TECHO
20 enero, 2018

De la indignación a la movilización

 

La noticia de un incendio en un asentamiento conmocionó al equipo de TECHO. Tras acudir al lugar y conversar con familiares y vecinos, pudimos constatar que las personas fallecidas residían en viviendas precarias, no en viviendas de emergencia construidas con la organización. Lejos de mitigar este punto nuestra indignación por la vulnerabilidad en la que viven más de 160.000 uruguayos, lejos de calmar nuestro ánimo por seguir trabajando codo a codo junto a las familias más excluidas del país, decidimos redactar estas líneas, de la mano de nuestro director general, recordando que la indiferencia y la exclusión son los principales factores de riesgo en el camino hacia la superación de la pobreza. 

La mañana del miércoles, la noticia de un incendio en un asentamiento de Montevideo y el consecuente fallecimiento de cinco personas, se coló en la cotidianeidad de muchos uruguayos. La caída de una vela, tras un corte de luz debido a la precariedad de la instalación eléctrica, desencadenó este triste pero ante todo indignante final.

Indignante porque son tragedias como esta las que nos recuerdan, en su expresión más cruda, la vulnerabilidad en la que viven las familias que se encuentran en asentamientos. Indignante porque son simples actos rutinarios, como el de iluminar o calefaccionar el hogar, resueltos en siglos pasados, los que confluyen en puntos semejantes, en un marco de irregularidad.

Así que el llamado de atención del pasado miércoles fue fuerte, impactante, pero no por eso novedoso. Hoy, 60.000 familias uruguayas aproximadamente viven en asentamientos. Asentamientos precarios, irregulares, informales, cualquiera sea su calificativo, son espacios signados por su condición de exclusión e incomprensión. Son familias marcadas por la constante improvisación de alternativas que permitan responder al diario vivir, dentro de la situación de pobreza por la que atraviesan, dentro de una situación de verdadera emergencia. Son familias que conviven con un riesgo constante, el que deben asumir o simplemente al que se deben resignar para sobrevivir.

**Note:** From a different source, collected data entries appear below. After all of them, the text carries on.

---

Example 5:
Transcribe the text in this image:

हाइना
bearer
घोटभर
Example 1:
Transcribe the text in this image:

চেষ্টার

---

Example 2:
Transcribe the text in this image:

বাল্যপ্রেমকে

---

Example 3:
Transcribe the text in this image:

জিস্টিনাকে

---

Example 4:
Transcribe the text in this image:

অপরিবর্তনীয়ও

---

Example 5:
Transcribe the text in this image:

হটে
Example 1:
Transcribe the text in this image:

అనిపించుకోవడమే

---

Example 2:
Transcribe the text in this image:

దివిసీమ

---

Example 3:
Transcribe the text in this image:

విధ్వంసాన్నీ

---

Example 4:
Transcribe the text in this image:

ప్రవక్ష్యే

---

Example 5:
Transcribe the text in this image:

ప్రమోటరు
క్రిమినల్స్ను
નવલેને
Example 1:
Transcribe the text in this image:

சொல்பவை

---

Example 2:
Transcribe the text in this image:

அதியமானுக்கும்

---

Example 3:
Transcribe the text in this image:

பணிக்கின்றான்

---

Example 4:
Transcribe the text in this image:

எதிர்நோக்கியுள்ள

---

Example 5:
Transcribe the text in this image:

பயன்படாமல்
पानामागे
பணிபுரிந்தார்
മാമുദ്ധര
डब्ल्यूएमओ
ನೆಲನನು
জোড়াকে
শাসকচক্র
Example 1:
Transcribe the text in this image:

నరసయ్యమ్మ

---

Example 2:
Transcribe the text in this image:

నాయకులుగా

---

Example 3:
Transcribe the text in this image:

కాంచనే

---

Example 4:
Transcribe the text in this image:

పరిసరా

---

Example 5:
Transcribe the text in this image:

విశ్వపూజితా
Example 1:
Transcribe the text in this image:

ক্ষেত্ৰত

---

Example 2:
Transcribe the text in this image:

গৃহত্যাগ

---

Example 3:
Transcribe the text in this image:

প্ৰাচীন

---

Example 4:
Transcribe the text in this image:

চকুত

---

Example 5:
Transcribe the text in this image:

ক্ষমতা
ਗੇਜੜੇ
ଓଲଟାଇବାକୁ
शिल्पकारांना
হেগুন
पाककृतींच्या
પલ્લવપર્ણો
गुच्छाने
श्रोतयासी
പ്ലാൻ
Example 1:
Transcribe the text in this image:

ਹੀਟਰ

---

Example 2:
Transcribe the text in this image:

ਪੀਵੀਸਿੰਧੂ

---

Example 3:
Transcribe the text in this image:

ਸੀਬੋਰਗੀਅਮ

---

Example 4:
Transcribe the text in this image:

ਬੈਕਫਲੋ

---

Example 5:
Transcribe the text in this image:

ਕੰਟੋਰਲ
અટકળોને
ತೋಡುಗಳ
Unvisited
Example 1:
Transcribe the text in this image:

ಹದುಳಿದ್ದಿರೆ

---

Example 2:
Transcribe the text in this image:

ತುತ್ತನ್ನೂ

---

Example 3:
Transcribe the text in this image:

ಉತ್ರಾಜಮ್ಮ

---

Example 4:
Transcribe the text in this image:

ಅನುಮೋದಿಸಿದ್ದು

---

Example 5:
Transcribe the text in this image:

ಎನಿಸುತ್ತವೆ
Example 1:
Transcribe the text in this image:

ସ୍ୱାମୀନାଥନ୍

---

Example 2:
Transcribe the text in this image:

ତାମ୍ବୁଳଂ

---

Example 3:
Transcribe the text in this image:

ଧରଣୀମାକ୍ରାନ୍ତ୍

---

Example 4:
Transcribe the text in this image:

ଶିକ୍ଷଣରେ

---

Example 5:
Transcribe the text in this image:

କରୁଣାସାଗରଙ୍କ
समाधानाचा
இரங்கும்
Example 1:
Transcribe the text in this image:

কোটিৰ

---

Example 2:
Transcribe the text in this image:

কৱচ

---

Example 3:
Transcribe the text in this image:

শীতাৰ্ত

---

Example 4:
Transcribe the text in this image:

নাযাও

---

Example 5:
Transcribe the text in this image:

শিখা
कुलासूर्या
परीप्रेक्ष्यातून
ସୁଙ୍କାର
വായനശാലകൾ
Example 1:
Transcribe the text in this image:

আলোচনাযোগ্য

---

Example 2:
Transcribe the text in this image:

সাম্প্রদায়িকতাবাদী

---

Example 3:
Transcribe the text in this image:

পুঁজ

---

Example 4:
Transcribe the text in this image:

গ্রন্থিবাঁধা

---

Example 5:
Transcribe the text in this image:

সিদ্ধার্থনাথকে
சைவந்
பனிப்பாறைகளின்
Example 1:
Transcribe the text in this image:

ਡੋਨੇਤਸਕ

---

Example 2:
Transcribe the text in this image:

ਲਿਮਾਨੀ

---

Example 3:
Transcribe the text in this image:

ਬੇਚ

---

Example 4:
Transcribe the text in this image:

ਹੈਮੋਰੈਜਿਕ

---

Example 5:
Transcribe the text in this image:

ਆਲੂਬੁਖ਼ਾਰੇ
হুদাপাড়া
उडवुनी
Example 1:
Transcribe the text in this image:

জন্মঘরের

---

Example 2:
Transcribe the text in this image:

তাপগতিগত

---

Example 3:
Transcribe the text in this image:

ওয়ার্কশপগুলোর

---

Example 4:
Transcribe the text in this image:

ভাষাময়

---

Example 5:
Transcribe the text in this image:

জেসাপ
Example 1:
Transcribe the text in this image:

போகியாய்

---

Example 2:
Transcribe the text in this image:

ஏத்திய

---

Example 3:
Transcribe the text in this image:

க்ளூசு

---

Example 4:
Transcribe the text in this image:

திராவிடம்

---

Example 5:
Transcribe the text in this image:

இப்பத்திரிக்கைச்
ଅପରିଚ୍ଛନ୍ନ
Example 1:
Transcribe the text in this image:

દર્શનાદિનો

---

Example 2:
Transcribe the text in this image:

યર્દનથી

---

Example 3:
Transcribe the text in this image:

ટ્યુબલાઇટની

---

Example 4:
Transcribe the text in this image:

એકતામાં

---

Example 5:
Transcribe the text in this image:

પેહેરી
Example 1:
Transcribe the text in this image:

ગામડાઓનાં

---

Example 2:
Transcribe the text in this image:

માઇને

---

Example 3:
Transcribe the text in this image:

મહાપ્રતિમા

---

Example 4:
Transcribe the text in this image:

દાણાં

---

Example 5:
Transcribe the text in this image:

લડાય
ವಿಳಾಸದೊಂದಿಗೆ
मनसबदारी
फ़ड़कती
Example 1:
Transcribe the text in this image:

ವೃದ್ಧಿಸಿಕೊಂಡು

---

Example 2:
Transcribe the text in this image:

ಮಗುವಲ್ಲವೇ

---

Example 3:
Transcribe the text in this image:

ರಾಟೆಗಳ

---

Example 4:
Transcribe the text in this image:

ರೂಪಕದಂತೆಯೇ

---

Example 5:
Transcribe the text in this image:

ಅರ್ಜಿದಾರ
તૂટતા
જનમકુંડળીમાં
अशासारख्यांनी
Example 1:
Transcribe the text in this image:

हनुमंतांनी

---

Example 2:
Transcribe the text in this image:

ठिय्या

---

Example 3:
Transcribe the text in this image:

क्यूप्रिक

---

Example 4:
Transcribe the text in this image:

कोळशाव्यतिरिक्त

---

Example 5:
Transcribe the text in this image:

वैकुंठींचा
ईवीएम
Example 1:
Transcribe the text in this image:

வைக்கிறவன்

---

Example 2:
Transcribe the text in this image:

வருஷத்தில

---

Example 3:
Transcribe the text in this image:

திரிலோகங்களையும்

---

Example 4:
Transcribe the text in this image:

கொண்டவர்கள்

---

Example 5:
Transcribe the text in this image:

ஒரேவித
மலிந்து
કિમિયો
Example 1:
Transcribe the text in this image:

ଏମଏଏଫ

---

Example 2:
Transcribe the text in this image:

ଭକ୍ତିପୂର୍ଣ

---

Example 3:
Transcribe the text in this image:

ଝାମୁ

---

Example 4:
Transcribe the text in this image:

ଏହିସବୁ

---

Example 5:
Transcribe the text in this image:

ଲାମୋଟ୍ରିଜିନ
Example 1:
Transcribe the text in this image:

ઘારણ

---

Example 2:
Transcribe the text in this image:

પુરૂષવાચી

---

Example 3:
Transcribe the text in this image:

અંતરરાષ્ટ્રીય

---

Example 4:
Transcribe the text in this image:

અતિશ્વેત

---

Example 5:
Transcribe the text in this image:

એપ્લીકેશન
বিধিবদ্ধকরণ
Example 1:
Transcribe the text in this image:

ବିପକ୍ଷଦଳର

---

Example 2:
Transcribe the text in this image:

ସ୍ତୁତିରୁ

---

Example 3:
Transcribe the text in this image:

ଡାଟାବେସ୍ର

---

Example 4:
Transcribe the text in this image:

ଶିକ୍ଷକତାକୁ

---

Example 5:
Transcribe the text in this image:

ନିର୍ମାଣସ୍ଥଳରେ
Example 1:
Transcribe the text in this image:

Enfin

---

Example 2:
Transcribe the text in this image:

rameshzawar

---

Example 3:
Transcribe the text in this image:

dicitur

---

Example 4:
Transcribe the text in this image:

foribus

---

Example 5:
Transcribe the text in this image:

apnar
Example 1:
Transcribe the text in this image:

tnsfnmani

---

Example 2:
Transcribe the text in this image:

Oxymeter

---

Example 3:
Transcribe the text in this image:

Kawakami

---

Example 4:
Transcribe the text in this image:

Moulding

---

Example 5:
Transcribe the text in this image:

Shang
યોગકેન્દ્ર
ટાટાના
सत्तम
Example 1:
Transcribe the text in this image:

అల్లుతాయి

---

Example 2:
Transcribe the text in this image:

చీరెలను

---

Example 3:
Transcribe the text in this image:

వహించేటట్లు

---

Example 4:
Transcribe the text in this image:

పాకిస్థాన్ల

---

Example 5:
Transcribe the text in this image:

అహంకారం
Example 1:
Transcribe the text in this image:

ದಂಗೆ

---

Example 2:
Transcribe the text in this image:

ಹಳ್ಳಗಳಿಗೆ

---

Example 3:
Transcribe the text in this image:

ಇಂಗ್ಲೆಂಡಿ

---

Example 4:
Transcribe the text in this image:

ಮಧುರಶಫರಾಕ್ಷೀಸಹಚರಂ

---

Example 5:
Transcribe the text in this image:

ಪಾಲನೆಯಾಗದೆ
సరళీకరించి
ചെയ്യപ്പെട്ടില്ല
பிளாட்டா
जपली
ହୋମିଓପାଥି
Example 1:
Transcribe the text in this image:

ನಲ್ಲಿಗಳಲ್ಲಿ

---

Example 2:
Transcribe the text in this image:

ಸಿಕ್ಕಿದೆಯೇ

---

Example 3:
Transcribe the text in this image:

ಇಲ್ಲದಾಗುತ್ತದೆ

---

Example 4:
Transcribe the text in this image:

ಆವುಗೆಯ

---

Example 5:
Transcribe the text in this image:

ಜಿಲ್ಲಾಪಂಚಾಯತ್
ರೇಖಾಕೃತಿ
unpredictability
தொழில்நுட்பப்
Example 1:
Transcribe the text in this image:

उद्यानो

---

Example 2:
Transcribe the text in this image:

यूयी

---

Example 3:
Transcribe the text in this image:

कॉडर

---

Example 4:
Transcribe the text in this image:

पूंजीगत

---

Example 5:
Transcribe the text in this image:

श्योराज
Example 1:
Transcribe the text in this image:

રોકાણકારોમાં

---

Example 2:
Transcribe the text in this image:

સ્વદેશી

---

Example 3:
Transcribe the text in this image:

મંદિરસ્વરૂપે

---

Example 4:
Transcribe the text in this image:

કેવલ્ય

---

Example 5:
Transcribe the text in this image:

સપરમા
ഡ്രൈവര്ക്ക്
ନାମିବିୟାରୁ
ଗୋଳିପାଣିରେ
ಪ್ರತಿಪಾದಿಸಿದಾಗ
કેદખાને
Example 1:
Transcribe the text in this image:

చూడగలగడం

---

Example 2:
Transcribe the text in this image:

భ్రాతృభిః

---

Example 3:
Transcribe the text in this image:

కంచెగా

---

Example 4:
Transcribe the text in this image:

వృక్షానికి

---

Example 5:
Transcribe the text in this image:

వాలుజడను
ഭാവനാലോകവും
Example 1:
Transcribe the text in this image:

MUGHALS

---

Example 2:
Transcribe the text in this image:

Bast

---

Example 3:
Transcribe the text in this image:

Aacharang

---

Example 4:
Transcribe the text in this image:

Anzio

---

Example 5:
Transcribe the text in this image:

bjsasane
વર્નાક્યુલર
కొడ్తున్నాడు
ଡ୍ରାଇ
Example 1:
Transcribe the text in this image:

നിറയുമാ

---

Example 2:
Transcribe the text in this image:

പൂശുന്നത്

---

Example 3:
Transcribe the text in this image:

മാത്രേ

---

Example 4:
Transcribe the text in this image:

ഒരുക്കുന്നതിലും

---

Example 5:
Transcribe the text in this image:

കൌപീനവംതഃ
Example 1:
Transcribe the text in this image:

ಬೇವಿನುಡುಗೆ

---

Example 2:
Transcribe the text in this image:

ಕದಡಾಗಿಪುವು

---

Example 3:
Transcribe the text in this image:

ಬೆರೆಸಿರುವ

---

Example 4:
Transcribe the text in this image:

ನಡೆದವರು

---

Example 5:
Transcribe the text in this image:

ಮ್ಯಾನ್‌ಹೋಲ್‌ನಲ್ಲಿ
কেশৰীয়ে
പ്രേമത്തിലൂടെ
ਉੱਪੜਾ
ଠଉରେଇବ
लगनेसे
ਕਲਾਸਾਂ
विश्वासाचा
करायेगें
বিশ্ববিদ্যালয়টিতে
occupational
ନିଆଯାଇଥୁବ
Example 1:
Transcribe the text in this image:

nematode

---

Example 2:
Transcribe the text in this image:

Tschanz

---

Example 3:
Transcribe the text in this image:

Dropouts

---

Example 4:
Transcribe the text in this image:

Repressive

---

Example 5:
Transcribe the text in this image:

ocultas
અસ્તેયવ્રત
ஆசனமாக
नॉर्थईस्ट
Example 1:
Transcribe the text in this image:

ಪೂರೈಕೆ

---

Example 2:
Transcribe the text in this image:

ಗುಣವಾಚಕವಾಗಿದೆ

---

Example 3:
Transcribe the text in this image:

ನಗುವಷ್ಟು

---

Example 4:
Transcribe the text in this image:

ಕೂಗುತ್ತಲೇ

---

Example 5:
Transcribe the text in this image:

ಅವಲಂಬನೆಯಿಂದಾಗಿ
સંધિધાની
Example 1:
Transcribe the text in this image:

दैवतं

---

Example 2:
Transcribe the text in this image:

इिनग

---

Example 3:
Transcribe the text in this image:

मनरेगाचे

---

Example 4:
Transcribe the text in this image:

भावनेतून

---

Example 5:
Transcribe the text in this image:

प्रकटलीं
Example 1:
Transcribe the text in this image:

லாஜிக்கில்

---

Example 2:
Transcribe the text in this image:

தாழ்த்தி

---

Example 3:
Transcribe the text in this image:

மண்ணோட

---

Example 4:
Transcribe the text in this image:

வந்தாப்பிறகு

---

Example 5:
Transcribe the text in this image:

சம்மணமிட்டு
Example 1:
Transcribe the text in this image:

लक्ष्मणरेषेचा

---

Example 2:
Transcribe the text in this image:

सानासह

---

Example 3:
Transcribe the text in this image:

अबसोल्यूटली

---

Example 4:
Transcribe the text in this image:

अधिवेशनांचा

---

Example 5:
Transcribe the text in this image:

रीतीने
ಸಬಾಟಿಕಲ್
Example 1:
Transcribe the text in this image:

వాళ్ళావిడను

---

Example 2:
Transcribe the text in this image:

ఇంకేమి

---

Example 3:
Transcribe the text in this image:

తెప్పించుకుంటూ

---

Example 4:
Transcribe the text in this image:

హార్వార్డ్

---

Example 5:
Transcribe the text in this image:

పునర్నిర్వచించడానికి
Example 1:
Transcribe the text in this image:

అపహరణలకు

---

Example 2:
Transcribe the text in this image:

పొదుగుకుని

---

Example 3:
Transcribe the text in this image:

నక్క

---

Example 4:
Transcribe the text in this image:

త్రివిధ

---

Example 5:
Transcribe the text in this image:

En TECHO hemos aprendido a conocer otra cara de esta realidad. Contagiados por la indignación de los propios vecinos y por su ánimo de superación, hemos aprendido a trazar un camino desde el “sentir” hacia la acción. Pero para que este camino que los vecinos emprenden, golpeando puertas, buscando organizarse, redactando notas y acudiendo a todo aquel que pueda brindar una mínima respuesta, es necesario que todos seamos parte. Para que las puertas se abran, para que las organizaciones avancen, para que las cartas se lean, las preguntas se respondan y los proyectos se vuelvan hechos.

Que acontecimientos como los del martes a la noche nos indignen, ¡sí!, cada fibra de nuestro ser. Pero que por sobre todas las cosas nos movilicen como ciudadanos. Como los principales agentes de cambio de nuestro entorno. Que nos anime a tender puentes con quienes la luchan día a día con otras dificultades. Que nos habilite a transformar la única realidad en la que vivimos todos, la que dice que el 12,5% de nuestros compatriotas vive en situación de pobreza. Que nos impulse a asumir ese reto como una responsabilidad y una oportunidad. Que nos comprometa con el desafío de que no volvamos a aceptar un amanecer más con noticias como la de este miércoles.